Requirement 1:
Translate this sentence from the norethindrone passage into Spanish: "Any woman with an intact uterus who takes systemic estrogen therapy needs a progestogen to prevent endometrial hyperplasia and cancer."
Requirement 2:
Decide whether each statement agrees with the norethindrone passage. Answer yes or no for each, and quote the words of the passage that settle it.
(a) The PEPI trial found that women on conjugated estrogen plus NETA had higher HDL levels than women on estrogen alone.
(b) Unopposed estrogen raises the risk of endometrial cancer.
(c) Norethindrone acetate is one of the most commonly prescribed progestogens for endometrial protection in the United States.

Document segment:
The main reason is endometrial protection. Any woman with an intact uterus who takes systemic estrogen therapy needs a progestogen to prevent endometrial hyperplasia and cancer. Norethindrone acetate is one of the most commonly prescribed progestogens for this purpose in the United States.
What happens if I stop taking norethindrone suddenly after years of use?
Stopping norethindrone abruptly while continuing estrogen therapy is not safe if you have a uterus, because unopposed estrogen raises endometrial cancer risk. If you want to discontinue NETA, speak with your clinician about tapering or switching to a different progestogen, or about whether stopping systemic estrogen entirely is appropriate for your situation.
Does norethindrone affect cholesterol in older women?
Yes. Norethindrone's androgenic activity partially blunts the HDL-raising effect of estrogen. The PEPI trial showed that women on conjugated estrogen plus NETA had lower HDL levels than those on estrogen alone. In a woman over 65 with existing lipid concerns, this is clinically relevant and warrants a fasting lipid panel review.

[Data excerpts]
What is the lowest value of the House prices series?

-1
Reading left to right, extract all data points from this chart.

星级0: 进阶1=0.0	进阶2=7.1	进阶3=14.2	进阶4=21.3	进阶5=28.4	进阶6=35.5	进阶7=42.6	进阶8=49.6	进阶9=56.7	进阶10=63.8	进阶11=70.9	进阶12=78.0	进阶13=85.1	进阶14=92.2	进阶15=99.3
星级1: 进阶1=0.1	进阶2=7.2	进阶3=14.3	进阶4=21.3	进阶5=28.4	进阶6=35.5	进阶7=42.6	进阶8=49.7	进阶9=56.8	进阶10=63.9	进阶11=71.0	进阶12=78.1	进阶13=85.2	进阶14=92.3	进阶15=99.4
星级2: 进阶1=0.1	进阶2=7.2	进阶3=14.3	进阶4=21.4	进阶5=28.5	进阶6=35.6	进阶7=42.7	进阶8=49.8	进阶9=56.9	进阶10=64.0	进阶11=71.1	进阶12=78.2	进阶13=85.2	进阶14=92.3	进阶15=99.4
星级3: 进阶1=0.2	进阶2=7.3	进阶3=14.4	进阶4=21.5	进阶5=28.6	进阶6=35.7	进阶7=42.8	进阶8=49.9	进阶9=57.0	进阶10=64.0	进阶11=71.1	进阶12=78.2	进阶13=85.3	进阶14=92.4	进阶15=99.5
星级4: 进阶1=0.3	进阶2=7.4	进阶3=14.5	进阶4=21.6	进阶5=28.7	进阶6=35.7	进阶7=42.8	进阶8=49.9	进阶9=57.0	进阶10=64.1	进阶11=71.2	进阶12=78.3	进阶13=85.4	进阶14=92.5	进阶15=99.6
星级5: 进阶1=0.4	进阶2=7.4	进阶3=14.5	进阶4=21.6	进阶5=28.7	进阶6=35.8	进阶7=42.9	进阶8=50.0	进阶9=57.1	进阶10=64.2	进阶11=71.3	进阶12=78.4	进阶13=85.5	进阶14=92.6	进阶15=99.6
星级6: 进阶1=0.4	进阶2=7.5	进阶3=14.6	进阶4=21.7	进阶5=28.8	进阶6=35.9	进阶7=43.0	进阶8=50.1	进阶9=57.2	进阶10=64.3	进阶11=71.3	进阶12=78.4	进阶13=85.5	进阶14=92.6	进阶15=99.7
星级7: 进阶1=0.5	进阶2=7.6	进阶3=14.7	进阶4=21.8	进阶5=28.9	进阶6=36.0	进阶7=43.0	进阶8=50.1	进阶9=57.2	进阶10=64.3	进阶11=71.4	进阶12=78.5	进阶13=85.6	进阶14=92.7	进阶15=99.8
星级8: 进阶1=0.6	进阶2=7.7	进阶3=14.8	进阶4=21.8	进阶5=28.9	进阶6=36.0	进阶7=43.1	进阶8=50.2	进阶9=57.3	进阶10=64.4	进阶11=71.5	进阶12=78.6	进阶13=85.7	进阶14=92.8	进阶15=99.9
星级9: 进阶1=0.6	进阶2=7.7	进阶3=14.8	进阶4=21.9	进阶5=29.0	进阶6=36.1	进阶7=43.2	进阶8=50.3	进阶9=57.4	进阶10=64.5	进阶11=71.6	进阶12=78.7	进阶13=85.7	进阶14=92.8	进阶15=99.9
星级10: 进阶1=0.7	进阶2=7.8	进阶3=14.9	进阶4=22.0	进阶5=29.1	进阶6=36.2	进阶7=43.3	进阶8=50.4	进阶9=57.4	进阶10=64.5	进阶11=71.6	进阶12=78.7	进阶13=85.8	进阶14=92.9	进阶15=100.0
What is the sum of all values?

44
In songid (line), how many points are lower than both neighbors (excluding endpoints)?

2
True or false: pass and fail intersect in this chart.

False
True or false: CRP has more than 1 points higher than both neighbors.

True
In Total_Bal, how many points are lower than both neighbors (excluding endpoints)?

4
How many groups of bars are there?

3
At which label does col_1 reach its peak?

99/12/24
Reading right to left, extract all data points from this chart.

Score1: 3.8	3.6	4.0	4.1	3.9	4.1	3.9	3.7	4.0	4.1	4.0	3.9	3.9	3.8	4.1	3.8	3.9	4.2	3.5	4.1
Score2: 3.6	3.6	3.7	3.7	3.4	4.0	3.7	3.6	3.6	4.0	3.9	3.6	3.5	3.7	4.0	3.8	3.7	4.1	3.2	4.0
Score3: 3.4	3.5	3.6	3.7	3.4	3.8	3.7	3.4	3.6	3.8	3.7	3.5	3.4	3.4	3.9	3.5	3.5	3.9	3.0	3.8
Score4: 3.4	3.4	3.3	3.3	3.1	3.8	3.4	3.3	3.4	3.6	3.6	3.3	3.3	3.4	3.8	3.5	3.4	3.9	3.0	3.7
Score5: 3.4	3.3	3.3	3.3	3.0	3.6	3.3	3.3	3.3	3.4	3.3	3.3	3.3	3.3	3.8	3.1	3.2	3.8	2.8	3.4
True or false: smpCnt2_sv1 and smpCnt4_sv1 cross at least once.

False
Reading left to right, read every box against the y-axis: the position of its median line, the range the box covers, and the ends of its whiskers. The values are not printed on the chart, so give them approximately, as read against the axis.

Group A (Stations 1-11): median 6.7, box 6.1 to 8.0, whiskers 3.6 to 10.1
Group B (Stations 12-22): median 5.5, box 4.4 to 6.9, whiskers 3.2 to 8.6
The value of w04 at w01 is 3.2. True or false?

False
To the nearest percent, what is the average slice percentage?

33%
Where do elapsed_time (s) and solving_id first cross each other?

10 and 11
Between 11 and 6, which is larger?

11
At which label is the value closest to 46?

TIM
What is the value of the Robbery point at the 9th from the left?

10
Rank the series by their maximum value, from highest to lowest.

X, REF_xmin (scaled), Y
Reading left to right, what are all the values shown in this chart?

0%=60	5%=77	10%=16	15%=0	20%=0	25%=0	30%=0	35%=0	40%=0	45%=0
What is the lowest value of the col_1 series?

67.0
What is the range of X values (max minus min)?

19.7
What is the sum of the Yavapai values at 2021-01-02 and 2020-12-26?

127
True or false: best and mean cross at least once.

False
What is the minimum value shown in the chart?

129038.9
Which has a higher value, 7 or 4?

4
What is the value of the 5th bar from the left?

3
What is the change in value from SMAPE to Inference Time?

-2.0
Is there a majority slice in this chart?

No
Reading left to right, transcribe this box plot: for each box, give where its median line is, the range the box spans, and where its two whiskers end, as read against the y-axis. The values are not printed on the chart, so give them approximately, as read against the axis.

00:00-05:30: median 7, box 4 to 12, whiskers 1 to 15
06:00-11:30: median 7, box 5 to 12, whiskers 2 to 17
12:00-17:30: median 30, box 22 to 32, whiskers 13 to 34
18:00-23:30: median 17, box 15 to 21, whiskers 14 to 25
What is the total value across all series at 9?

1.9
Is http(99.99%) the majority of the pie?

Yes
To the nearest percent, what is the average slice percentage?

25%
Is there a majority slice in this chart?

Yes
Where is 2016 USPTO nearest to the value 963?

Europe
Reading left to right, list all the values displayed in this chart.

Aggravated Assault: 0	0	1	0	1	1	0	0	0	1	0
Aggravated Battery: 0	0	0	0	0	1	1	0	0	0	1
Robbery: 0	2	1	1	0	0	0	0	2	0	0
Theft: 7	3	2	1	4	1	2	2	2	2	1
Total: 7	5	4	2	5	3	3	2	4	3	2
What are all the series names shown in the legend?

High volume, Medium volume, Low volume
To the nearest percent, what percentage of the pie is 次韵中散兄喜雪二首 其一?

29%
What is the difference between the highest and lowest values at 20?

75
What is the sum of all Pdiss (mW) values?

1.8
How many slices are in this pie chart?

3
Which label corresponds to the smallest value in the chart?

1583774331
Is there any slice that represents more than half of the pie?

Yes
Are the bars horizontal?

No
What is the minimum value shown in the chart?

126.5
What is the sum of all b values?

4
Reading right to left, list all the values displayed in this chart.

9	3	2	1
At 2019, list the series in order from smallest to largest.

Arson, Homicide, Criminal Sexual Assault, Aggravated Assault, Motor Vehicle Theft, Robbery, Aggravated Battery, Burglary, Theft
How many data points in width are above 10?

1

Your solution 1:
Toda mujer con útero intacto que recibe terapia estrogénica sistémica necesita un progestágeno para prevenir la hiperplasia endometrial y el cáncer.

Your solution 2:
(a) No: "women on conjugated estrogen plus NETA had lower HDL levels than those on estrogen alone"
(b) Yes: "unopposed estrogen raises endometrial cancer risk"
(c) Yes: "Norethindrone acetate is one of the most commonly prescribed progestogens for this purpose in the United States."